● **WHAT IS EXPECTED**
Give all the data again exactly.
--- DATA TO EXAMINE Enclosed Below ---
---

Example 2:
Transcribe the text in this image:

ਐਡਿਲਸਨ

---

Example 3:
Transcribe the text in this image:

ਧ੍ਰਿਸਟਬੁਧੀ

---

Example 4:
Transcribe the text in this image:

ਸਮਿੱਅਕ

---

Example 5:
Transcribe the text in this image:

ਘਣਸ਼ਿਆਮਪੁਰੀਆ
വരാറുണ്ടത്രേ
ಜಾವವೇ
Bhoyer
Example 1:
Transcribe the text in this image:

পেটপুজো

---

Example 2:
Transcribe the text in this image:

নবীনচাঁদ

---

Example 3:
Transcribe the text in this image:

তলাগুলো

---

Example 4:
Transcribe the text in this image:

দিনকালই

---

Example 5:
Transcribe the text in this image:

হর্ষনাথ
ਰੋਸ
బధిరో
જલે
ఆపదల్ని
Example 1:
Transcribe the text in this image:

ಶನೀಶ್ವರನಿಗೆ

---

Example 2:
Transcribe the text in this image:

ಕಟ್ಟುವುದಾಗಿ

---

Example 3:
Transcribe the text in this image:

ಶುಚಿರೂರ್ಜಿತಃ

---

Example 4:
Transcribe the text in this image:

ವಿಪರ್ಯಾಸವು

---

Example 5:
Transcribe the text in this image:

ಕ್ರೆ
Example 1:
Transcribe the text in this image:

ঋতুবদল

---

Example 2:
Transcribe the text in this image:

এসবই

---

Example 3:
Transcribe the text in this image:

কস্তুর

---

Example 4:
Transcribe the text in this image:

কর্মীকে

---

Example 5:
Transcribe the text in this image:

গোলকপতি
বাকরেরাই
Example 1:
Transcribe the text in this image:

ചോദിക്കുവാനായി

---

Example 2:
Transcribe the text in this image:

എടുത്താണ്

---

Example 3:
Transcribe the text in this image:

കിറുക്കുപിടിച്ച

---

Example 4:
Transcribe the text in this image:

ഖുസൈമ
--- End of Enclosed DATA TO EXAMINE ---
● **ANSWER SECTION**
---

Example 2:
Transcribe the text in this image:

ਐਡਿਲਸਨ

---

Example 3:
Transcribe the text in this image:

ਧ੍ਰਿਸਟਬੁਧੀ

---

Example 4:
Transcribe the text in this image:

ਸਮਿੱਅਕ

---

Example 5:
Transcribe the text in this image:

ਘਣਸ਼ਿਆਮਪੁਰੀਆ
വരാറുണ്ടത്രേ
ಜಾವವೇ
Bhoyer
Example 1:
Transcribe the text in this image:

পেটপুজো

---

Example 2:
Transcribe the text in this image:

নবীনচাঁদ

---

Example 3:
Transcribe the text in this image:

তলাগুলো

---

Example 4:
Transcribe the text in this image:

দিনকালই

---

Example 5:
Transcribe the text in this image:

হর্ষনাথ
ਰੋਸ
బధిరో
જલે
ఆపదల్ని
Example 1:
Transcribe the text in this image:

ಶನೀಶ್ವರನಿಗೆ

---

Example 2:
Transcribe the text in this image:

ಕಟ್ಟುವುದಾಗಿ

---

Example 3:
Transcribe the text in this image:

ಶುಚಿರೂರ್ಜಿತಃ

---

Example 4:
Transcribe the text in this image:

ವಿಪರ್ಯಾಸವು

---

Example 5:
Transcribe the text in this image:

ಕ್ರೆ
Example 1:
Transcribe the text in this image:

ঋতুবদল

---

Example 2:
Transcribe the text in this image:

এসবই

---

Example 3:
Transcribe the text in this image:

কস্তুর

---

Example 4:
Transcribe the text in this image:

কর্মীকে

---

Example 5:
Transcribe the text in this image:

গোলকপতি
বাকরেরাই
Example 1:
Transcribe the text in this image:

ചോദിക്കുവാനായി

---

Example 2:
Transcribe the text in this image:

എടുത്താണ്

---

Example 3:
Transcribe the text in this image:

കിറുക്കുപിടിച്ച

---

Example 4:
Transcribe the text in this image:

ഖുസൈമ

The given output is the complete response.